Ci sono state le cadute, come quella del 30 aprile 1990 nel corso di una puntata di Gran Premio (Rai 1), quando Pippo ricevette una torta in faccia mentre intonava una canzone di Domenico Modugno con Franco Franchi e Renato Zero. Per un istante sembrò che l’architrave stessa fosse crollata, il padre inciampato davanti ai figli, la liturgia interrotta da un imprevisto troppo umano per non sembrare sacrilego. Eppure proprio lì stava la sua forza, perché si rialzò subito, da solo, senza chiedere aiuto, senza concedere la minima pausa comica, come se la caduta fosse stata prevista (cosa certa) e la resurrezione fosse parte del copione (concetto dogmatico). In quel momento si coglie ancora meglio la differenza con un Mike, che cadeva ogni sera nelle parole e nei congiuntivi e la gente rideva riconoscendo sé stessa nei suoi inciampi e trovando nell’errore una carezza; mentre la caduta di Baudo non era ammissione di familiarità ma esercizio di disciplina; e così Mike era l’Italia che si assolve, Pippo l’Italia che si mette in riga, due padri simbolici e opposti ma indispensabili entrambi, l’uno per sentirsi perdonati, l’altro per credersi migliori di quello che si era. In altre parole: una televisione come specchio contro una televisione come altare.

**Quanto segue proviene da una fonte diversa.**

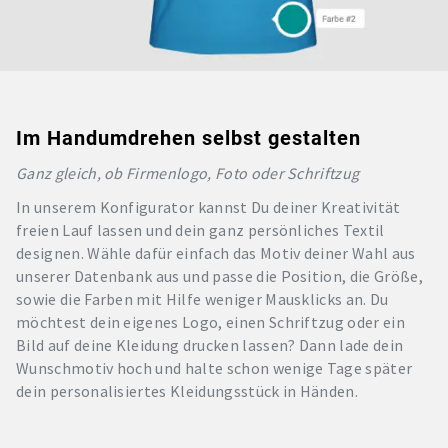
Im Handumdrehen selbst gestalten
Ganz gleich, ob Firmenlogo, Foto oder Schriftzug
In unserem Konfigurator kannst Du deiner Kreativität
freien Lauf lassen und dein ganz persönliches Textil
designen. Wähle dafür einfach das Motiv deiner Wahl aus
unserer Datenbank aus und passe die Position, die Größe,
sowie die Farben mit Hilfe weniger Mausklicks an. Du
möchtest dein eigenes Logo, einen Schriftzug oder ein
Bild auf deine Kleidung drucken lassen? Dann lade dein
Wunschmotiv hoch und halte schon wenige Tage später
dein personalisiertes Kleidungsstück in Händen.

Oggi che Pippo Baudo è morto resta quell’immagine che stringe la gola: lui in piedi, lo sguardo fisso in camera, l’orchestra dietro, e le parole che riaprivano l’Italia con un rumore scrosciante da saracinesca: “Signore e signori, buonasera!” Non era una frase fatta, ma uno statuto. Oggi non c’è più nessuno che possa pronunciarlo senza sembrare un usurpatore o un millantatore e forse è giusto così, perché se la televisione è stata davvero la nostra cattedrale laica, Baudo ne è stato il campanile, e la sua voce rimarrà come l’eco delle campane: grave, rassicurante, ironica, baritonale, l’ultima voce che ha saputo parlare a nome nostro prima che tutti cominciassimo a urlare da soli.

Negli ultimi anni Baudo non era uscito dallo schermo, eravamo noi che gli avevamo abbassato il soffitto. Abbiamo ridotto la navata. Abbiamo barattato la basilica per l’altarino. Se domani rinascesse un Pippo, non sapremmo nemmeno più dove metterlo.